Book description
Why have all human cultures - today and throughout history - made
music?
Why does music excite such rich emotion?
How do we make sense of musical sound?
These are questions that have, until recently, remained mysterious.
Now The Music Instinct explores how the latest research in
music psychology and brain science is piecing together the puzzle of
how our minds understand and respond to music.
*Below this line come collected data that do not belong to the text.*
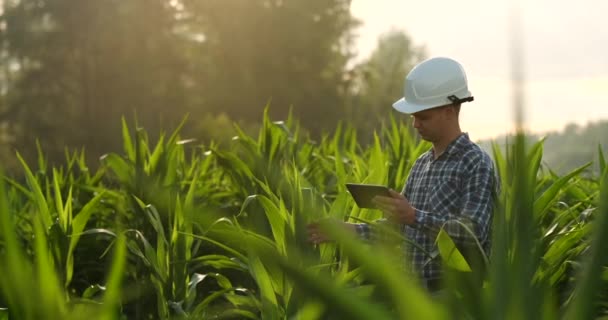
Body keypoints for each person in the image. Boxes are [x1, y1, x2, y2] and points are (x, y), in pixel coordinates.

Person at [307, 56, 498, 292]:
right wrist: (349, 230)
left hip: (455, 298)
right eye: (413, 116)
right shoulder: (421, 164)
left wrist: (414, 216)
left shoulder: (476, 163)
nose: (415, 124)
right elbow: (398, 229)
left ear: (449, 111)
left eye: (422, 117)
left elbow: (474, 234)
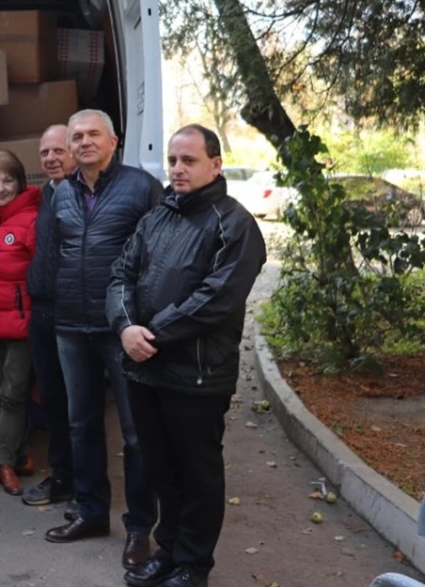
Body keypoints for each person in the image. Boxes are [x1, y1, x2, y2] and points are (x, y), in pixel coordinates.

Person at [108, 124, 266, 587]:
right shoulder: (156, 217)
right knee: (161, 468)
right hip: (145, 370)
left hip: (197, 375)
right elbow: (120, 275)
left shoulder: (235, 225)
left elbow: (215, 300)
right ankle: (170, 550)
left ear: (215, 165)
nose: (177, 168)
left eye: (189, 160)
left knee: (198, 474)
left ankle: (194, 566)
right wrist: (124, 327)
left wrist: (150, 334)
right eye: (173, 160)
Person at [47, 109, 163, 573]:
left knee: (136, 433)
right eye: (76, 136)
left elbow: (159, 255)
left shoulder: (140, 187)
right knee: (81, 425)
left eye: (93, 134)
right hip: (71, 324)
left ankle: (139, 529)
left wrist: (144, 318)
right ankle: (92, 513)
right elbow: (55, 252)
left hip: (122, 327)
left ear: (114, 141)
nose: (84, 142)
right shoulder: (60, 192)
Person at [0, 151, 41, 495]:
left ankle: (4, 462)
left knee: (13, 396)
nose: (0, 188)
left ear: (20, 183)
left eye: (7, 180)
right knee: (6, 395)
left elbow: (42, 273)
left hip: (20, 325)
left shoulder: (29, 220)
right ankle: (22, 455)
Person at [23, 124, 78, 509]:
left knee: (79, 405)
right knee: (54, 401)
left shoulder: (84, 194)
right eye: (44, 152)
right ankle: (62, 477)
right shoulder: (48, 192)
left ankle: (81, 485)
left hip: (71, 314)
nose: (51, 159)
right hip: (41, 312)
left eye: (58, 151)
Ranging from Bach
fugues to nursery rhymes to heavy rock, Philip Ball interweaves
philosophy, mathematics, history and neurology to reveal why music
moves us in so many ways. Without requiring any specialist knowledge,
The Music Instinct will both deepen your appreciation of the
music you love, and open doors to music that once seemed alien, dull
or daunting, offering a passionate plea for the importance of music in
education and in everyday life.
Philip Ball is a freelance writer and a consultant editor for
Nature
, where he previously worked as an editor for physical sciences. He
writes regularly in the scientific and popular media, and his many books
on scientific subjects include
The Self-Made Tapestry: Pattern
Formation in Nature
,
H2O: A Biography of Water
,
The Devil's Doctor: Paracelsus and the World of Renaissance Magic
and Science
, and
Critical Mass: How One Thing Leads To Another
, which won the 2005 Aventis Prize for Science Books
.
His latest books are
The Sun and Moon Corrupted
, a novel,
Universe of Stone: Chartres Cathedral and the Triumph of
the Medieval Mind
, and
Nature's Patterns
. Philip obtained a PhD in physics from the University of Bristol -
where he also played a lot of music.